Recently in the case of Eros International Media Limited &Another v Bharat Sanchar Nigam Limited and Others, the petitioners sought a John Doe order to protect rights of the movie “Dishoom” from being uploaded online. A list of 134 URLs and web links were presented before the Bombay High Court, and the plaintiffs requested the Court to grant an injunction directing Internet Service Providers to block access to the 134 URLs/web links. Procedurally, the defendants on receiving such links from the Plaintiffs, would first restrict access to those URLs or web links as required by section 52(1)(c) of the Copyright Act, 1957 for the 21 days as mentioned in the section.
John Doe also came to the rescue of “Udta Punjab” which was leaked two days before its release. The Bombay High Court had ordered for torrent links to be removed or rendered inaccessible.
The intermediary may restore the storage of the work in case the complainant failed to produce the orders of the competent court having jurisdiction, restraining him from facilitating access. Further, in case the complainant fails to produce the orders of the competent court having jurisdiction within the stipulated period, the person responsible for storage shall not be obliged to respond to any further notice sent by the same complainant on the same work in the same location.
Finally, it is apposite to say that Section 52(1)(c) of the Copyright Act, 1957 permits the issuance of take down notices to file-sharing websites to remove infringing content.
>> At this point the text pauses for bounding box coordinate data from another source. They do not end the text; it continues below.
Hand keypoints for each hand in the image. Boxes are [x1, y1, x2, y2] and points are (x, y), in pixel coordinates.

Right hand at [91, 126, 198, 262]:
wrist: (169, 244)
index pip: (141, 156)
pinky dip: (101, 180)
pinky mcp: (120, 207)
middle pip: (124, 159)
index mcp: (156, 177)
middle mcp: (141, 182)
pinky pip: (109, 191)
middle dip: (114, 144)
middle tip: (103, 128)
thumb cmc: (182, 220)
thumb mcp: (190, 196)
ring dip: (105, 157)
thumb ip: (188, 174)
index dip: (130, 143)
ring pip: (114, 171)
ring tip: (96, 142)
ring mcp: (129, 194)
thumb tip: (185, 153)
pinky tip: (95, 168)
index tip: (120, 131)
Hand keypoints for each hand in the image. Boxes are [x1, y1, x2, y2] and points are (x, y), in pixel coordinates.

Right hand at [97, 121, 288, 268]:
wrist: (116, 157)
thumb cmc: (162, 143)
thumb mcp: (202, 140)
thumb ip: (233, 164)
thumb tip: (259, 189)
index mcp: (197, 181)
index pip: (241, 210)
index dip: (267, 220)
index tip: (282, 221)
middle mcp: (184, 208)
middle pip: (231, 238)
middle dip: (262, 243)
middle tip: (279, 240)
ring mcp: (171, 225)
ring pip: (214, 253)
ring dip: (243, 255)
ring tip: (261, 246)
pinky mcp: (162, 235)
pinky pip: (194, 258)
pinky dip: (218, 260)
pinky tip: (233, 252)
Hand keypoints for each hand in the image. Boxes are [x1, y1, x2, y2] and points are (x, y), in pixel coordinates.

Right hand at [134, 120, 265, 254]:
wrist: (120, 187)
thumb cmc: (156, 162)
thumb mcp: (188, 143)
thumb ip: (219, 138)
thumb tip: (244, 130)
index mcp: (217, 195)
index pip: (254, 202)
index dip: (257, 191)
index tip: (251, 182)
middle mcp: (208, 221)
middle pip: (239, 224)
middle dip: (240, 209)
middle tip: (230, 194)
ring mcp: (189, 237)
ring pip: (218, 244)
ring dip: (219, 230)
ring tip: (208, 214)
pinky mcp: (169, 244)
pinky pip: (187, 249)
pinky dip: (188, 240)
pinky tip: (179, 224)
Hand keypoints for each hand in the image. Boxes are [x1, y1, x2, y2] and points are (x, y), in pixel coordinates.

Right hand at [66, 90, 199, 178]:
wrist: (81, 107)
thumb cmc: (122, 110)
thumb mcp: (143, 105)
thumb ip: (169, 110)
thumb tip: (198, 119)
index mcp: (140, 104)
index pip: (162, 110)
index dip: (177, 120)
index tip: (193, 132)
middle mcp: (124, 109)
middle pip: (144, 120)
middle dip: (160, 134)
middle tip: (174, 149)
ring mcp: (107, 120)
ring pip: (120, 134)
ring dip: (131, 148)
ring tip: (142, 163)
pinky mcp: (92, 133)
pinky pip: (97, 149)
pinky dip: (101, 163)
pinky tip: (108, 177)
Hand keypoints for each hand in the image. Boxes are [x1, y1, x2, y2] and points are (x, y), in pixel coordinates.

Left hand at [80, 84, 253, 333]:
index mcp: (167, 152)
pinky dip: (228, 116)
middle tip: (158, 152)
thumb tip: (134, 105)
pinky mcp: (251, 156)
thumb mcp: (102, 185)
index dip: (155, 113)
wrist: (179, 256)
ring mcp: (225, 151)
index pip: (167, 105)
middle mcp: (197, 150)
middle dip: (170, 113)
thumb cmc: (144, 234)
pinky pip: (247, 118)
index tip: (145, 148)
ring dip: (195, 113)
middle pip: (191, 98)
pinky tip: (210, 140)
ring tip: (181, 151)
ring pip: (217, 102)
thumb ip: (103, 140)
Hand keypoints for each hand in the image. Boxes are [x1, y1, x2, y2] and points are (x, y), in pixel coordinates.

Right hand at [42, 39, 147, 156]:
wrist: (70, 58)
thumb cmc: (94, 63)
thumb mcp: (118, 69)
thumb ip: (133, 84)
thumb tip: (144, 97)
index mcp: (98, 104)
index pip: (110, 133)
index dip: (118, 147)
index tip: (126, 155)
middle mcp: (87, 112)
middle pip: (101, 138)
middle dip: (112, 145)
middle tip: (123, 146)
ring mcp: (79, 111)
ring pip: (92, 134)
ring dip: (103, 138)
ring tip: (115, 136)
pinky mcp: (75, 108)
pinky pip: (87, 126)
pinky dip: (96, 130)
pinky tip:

Intermediaries, aggregators and other Internet service providers or content hosts may take down content when they receive a take-down notice and if they choose to do so unless the same is backed by a court order in which case it shall be mandatory for the party in receipt of any such notice to take down the infringing content from their website. Moreover, such notices also promote the practice of self-regulation to a greater extent as parties hosting the infringing content play a major role in roll out of the take down provisions by taking the content off the racks of their website.